WHAT TO PRODUCE: Show every line of the records that contains the word "scene". Case counts.

EXTRACTED MATERIAL:

※

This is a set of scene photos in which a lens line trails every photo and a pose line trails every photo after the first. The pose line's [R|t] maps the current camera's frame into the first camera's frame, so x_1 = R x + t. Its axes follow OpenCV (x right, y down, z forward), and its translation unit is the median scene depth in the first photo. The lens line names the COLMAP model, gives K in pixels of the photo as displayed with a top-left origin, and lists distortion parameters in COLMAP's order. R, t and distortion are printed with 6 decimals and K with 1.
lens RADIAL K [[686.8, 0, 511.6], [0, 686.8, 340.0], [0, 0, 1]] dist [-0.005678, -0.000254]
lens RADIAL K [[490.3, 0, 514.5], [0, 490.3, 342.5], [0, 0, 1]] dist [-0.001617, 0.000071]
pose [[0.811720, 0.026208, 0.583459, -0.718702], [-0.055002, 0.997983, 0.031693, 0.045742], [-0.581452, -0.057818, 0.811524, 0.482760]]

※

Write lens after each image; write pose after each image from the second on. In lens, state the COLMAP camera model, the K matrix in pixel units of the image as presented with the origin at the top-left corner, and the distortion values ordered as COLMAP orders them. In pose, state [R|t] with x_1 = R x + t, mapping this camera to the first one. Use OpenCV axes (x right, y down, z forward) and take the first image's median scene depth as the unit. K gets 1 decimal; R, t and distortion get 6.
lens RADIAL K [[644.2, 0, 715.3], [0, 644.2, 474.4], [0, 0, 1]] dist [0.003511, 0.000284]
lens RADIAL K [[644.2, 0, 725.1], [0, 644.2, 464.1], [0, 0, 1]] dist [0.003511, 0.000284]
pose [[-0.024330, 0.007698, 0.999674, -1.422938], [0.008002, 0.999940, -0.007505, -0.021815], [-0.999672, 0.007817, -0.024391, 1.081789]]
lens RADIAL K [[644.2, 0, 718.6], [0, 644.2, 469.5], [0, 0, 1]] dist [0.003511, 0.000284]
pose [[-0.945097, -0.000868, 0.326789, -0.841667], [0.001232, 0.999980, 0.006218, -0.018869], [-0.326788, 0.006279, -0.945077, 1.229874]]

※

ANSWER BOX:
This is a set of scene photos in which a lens line trails every photo and a pose line trails every photo after the first. The pose line's [R|t] maps the current camera's frame into the first camera's frame, so x_1 = R x + t. Its axes follow OpenCV (x right, y down, z forward), and its translation unit is the median scene depth in the first photo. The lens line names the COLMAP model, gives K in pixels of the photo as displayed with a top-left origin, and lists distortion parameters in COLMAP's order. R, t and distortion are printed with 6 decimals and K with 1.
Write lens after each image; write pose after each image from the second on. In lens, state the COLMAP camera model, the K matrix in pixel units of the image as presented with the origin at the top-left corner, and the distortion values ordered as COLMAP orders them. In pose, state [R|t] with x_1 = R x + t, mapping this camera to the first one. Use OpenCV axes (x right, y down, z forward) and take the first image's median scene depth as the unit. K gets 1 decimal; R, t and distortion get 6.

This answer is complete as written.